The Biden administration is overhauling a student loan forgiveness program for public service employees that had become a notorious quagmire, introducing a sweeping set of fixes on Wednesday that Education Department officials said would help more than a half-million people get closer to the relief they had been denied for years, the New York Times reported. Previous patchwork efforts to mend the program have largely failed, brought down by the same complexity that crippled the original initiative. But this time, the agency is taking a chainsaw to the program’s rules to temporarily clear the way for many people who were previously rebuffed. Created by Congress in 2007 to attract people to vital but often low-paying government and nonprofit jobs, the program offered employees a generous incentive: After 10 years of work, those who had made their federal student loan payments on time would have their remaining debt wiped away. But to many, that promise proved to be a mirage. More than 98 percent of those who applied were rejected, because of convoluted rules and sloppy administration.
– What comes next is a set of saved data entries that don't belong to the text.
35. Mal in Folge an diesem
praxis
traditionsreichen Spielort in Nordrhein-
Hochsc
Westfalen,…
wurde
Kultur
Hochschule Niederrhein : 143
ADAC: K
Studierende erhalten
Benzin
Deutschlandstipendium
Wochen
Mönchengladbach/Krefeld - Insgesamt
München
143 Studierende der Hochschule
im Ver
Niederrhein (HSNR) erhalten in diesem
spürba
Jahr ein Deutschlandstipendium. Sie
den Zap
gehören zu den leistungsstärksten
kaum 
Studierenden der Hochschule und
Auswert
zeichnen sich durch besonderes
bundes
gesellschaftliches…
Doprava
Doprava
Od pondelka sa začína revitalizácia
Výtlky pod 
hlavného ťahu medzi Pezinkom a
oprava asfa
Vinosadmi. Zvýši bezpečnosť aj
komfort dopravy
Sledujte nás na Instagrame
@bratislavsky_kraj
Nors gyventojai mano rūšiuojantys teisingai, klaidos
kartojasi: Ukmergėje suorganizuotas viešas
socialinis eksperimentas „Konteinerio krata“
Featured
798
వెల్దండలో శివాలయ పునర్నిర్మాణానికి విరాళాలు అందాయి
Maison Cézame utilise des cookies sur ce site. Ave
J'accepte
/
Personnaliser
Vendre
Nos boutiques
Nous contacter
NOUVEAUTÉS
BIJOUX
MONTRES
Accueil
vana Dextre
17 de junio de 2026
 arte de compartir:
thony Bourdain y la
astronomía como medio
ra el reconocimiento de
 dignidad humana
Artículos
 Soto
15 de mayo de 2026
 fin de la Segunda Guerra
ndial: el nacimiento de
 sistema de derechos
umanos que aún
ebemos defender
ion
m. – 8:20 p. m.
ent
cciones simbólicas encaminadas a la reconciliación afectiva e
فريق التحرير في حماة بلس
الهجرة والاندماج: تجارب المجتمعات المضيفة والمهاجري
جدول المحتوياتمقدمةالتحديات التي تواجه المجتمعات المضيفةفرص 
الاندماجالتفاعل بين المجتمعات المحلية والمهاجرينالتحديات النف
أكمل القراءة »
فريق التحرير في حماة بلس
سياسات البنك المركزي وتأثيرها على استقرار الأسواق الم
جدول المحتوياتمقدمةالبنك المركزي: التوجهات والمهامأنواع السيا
The most consequential shift takes aim at a rule that snared an overwhelming number of applicants: the so-called wrong loan problem. When Congress enacted the forgiveness program, it limited eligibility to those with student loans made directly by the government. Since 2010, all federal student loans have been made and owned directly by the Education Department. But before 2010, most borrowers had government-backed bank loans known as Federal Family Education Loans. Hundreds of thousands of borrowers working in public service jobs made payments on those loans for years without realizing — because loan servicers often failed to tell them — that those payments would not count toward the 120 monthly payments they needed to rack up to have their loan forgiven. The Education Department had long resisted giving borrowers credit for those payments, insisting it lacked the authority to do so. But now, it is offering a limited waiver that will retroactively count those payments, which will benefit around 550,000 borrowers, the department said. Some 22,000 of those borrowers will automatically have debts totaling $1.7 billion wiped out because of the program changes, the agency said. That exceeds the 16,000 borrowers who have managed to get their debts forgiven through the program to date.